The PRCC model, however useful in jump-starting an arrested doctoring sensibility, pales alongside the writings of the great physician-educators of the early twentieth century who lived out values that contemporary educators try to parse into teachable precepts. For medical students and primary care residents, I say, put aside the PRCC literature and introduce them ab initio to writings that lay bare what Sherwin Nuland terms “the soul of medicine.” I find nothing of practical significance in the PRCC literature that was not said many decades ago – and far more tellingly and eloquently – by Francis W. Peabody in “The Care of the Patient” (JAMA, 88:877, 1927), L. J. Henderson in “Physician and Patient as a Social System (NEJM, 212:819, 1935), W. R. Houston in “The Doctor Himself as a Therapeutic Agent” (Ann. Int.

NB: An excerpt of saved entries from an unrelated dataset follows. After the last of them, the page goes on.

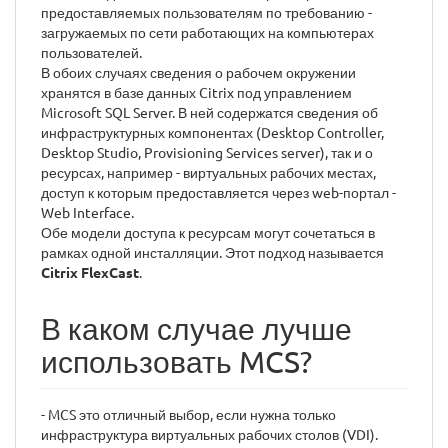
предоставляемых пользователям по требованию -
загружаемых по сети работающих на компьютерах
пользователей.
В обоих случаях сведения о рабочем окружении
хранятся в базе данных Citrix под управлением
Microsoft SQL Server. В ней содержатся сведения об
инфраструктурных компонентах (Desktop Controller,
Desktop Studio, Provisioning Services server), так и о
ресурсах, например - виртуальных рабочих местах,
доступ к которым предоставляется через web-портал -
Web Interface.
Обе модели доступа к ресурсам могут сочетаться в
рамках одной инсталляции. Этот подход называется
Citrix FlexCast
.
В каком случае лучше
использовать MCS?
- MCS это отличный выбор, если нужна только
инфраструктура виртуальных рабочих столов (VDI).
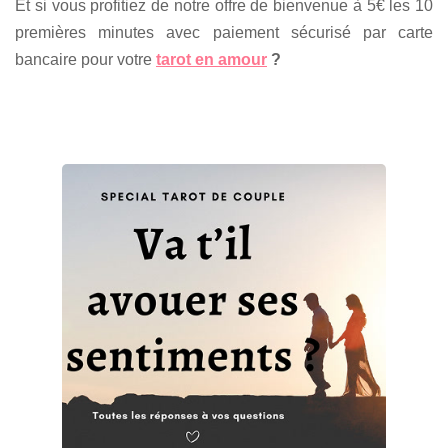
Et si vous profitiez de notre offre de bienvenue à 5€ les 10
premières minutes avec paiement sécurisé par carte
bancaire pour votre
tarot en amour
?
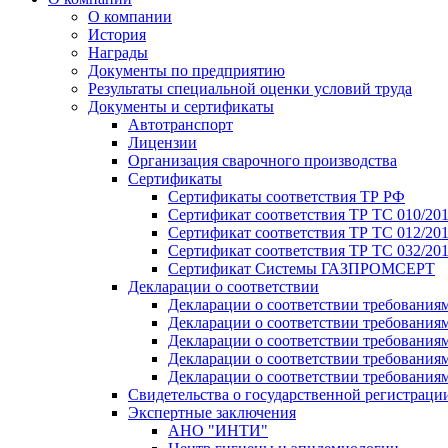
О компании
История
Награды
Документы по предприятию
Результаты специальной оценки условий труда
Документы и сертификаты
Автотранспорт
Лицензии
Организация сварочного производства
Cертификаты
Сертификаты соответствия ТР РФ
Сертификат соответствия ТР ТС 010/20
Сертификат соответствия ТР ТС 012/201
Сертификат соответствия ТР ТС 032/20
Сертификат Системы ГАЗПРОМСЕРТ
Декларации о соответствии
Декларации о соответствии требования
Декларации о соответствии требования
Декларации о соответствии требованиям
Декларации о соответствии требования
Декларации о соответствии требования
Свидетельства о государственной регистраци
Экспертные заключения
АНО "ИНТИ"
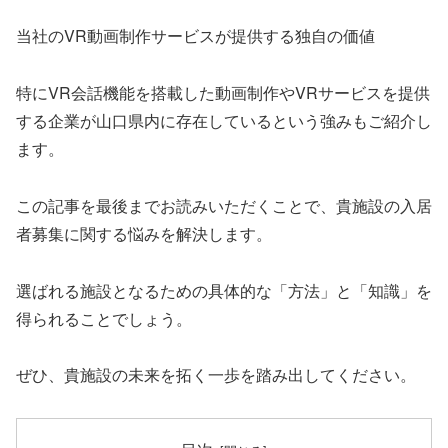
当社のVR動画制作サービスが提供する独自の価値
特にVR会話機能を搭載した動画制作やVRサービスを提供
する企業が山口県内に存在しているという強みもご紹介し
ます。
この記事を最後までお読みいただくことで、貴施設の入居
者募集に関する悩みを解決します。
選ばれる施設となるための具体的な「方法」と「知識」を
得られることでしょう。
ぜひ、貴施設の未来を拓く一歩を踏み出してください。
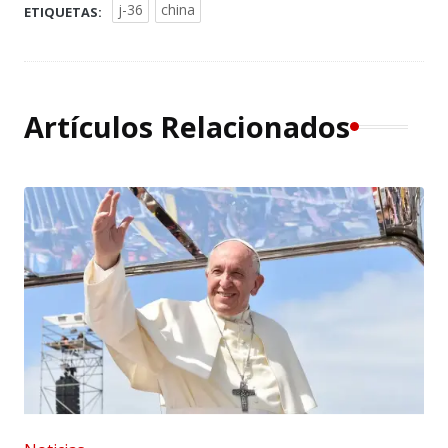
j-36
china
ETIQUETAS:
Artículos Relacionados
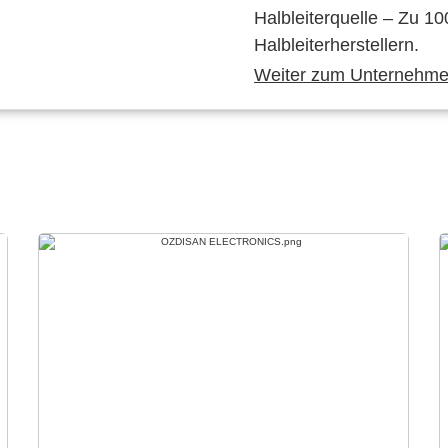
Halbleiterquelle – Zu 10
Halbleiterherstellern.
Weiter zum Unternehmen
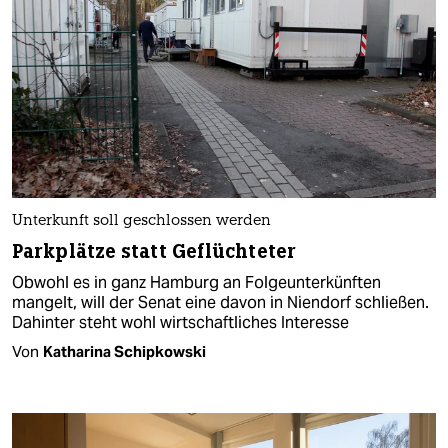
Unterkunft soll geschlossen werden
Parkplätze statt Geflüchteter
Obwohl es in ganz Hamburg an Folgeunterkünften
mangelt, will der Senat eine davon in Niendorf schließen.
Dahinter steht wohl wirtschaftliches Interesse
Von
Katharina Schipkowski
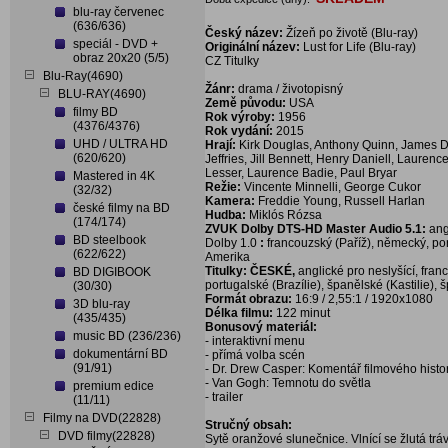
blu-ray červenec
(636/636)
Český název:
Žízeň po životě (Blu-ray)
speciál - DVD +
Originální název:
Lust for Life (Blu-ray)
obraz 20x20 (5/5)
CZ Titulky
Blu-Ray(4690)
Žánr:
drama / životopisný
BLU-RAY(4690)
Země původu:
USA
filmy BD
Rok výroby:
1956
(4376/4376)
Rok vydání:
2015
UHD / ULTRA HD
Hrají:
Kirk Douglas, Anthony Quinn, James Do
(620/620)
Jeffries, Jill Bennett, Henry Daniell, Laure
Lesser, Laurence Badie, Paul Bryar
Mastered in 4K
Režie:
Vincente Minnelli, George Cukor
(32/32)
Kamera:
Freddie Young, Russell Harlan
české filmy na BD
Hudba:
Miklós Rózsa
(174/174)
ZVUK Dolby DTS-HD Master Audio 5.1:
ang
BD steelbook
Dolby 1.0
:
francouzský (Paříž), německý, por
(622/622)
Amerika
Titulky: ČESKÉ,
anglické pro neslyšící, fra
BD DIGIBOOK
portugalské (Brazílie), španělské (Kastilie),
(30/30)
Formát obrazu:
16:9 / 2,55:1 / 1920x1080
3D blu-ray
Délka filmu:
122 minut
(435/435)
Bonusový materiál:
music BD (236/236)
- interaktivní menu
dokumentární BD
- přímá volba scén
(91/91)
- Dr. Drew Casper: Komentář filmového histo
- Van Gogh: Temnotu do světla
premium edice
- trailer
(11/11)
Filmy na DVD(22828)
Stručný obsah:
DVD filmy(22828)
Sytě oranžové slunečnice. Vlnící se žlutá tr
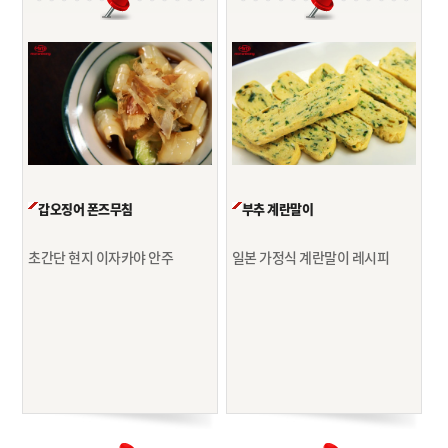
갑오징어 폰즈무침
부추 계란말이
초간단 현지 이자카야 안주
일본 가정식 계란말이 레시피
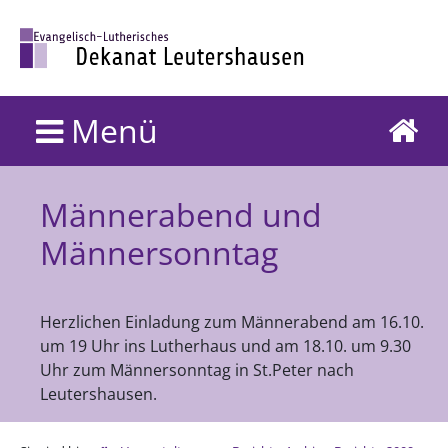
Menü
Männerabend und
Männersonntag
Herzlichen Einladung zum Männerabend am 16.10.
um 19 Uhr ins Lutherhaus und am 18.10. um 9.30
Uhr zum Männersonntag in St.Peter nach
Leutershausen.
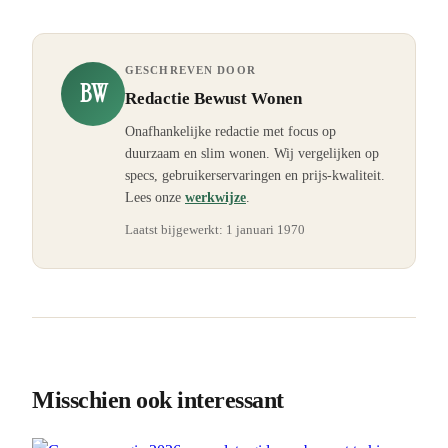
GESCHREVEN DOOR
BW
Redactie Bewust Wonen
Onafhankelijke redactie met focus op
duurzaam en slim wonen. Wij vergelijken op
specs, gebruikerservaringen en prijs-kwaliteit.
Lees onze
werkwijze
.
Laatst bijgewerkt:
1 januari 1970
Misschien ook interessant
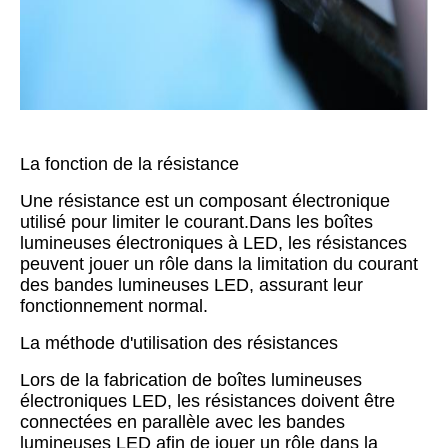
La fonction de la résistance
Une résistance est un composant électronique
utilisé pour limiter le courant.Dans les boîtes
lumineuses électroniques à LED, les résistances
peuvent jouer un rôle dans la limitation du courant
des bandes lumineuses LED, assurant leur
fonctionnement normal.
La méthode d'utilisation des résistances
Lors de la fabrication de boîtes lumineuses
électroniques LED, les résistances doivent être
connectées en parallèle avec les bandes
lumineuses LED afin de jouer un rôle dans la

Med., 11:1416, 1939), and especially William Osler in the addresses gathered together in the volume Aequanimitas (1904). Supplement these classic readings with a healthy dose of Oliver Sacks and Richard Selzer and top them off with patient narratives that underscore the terrible cost of physicians’ failing to communicate with patients as people (such as Sacks’s own A Leg to Stand On  and David Newman’s powerful and troubling Talking with Doctors ), and you will have done more to instill the principles of patient and relationship-centered care than all the models, frameworks, algorithms, communicational strategies, and measures of patient satisfaction under the sun.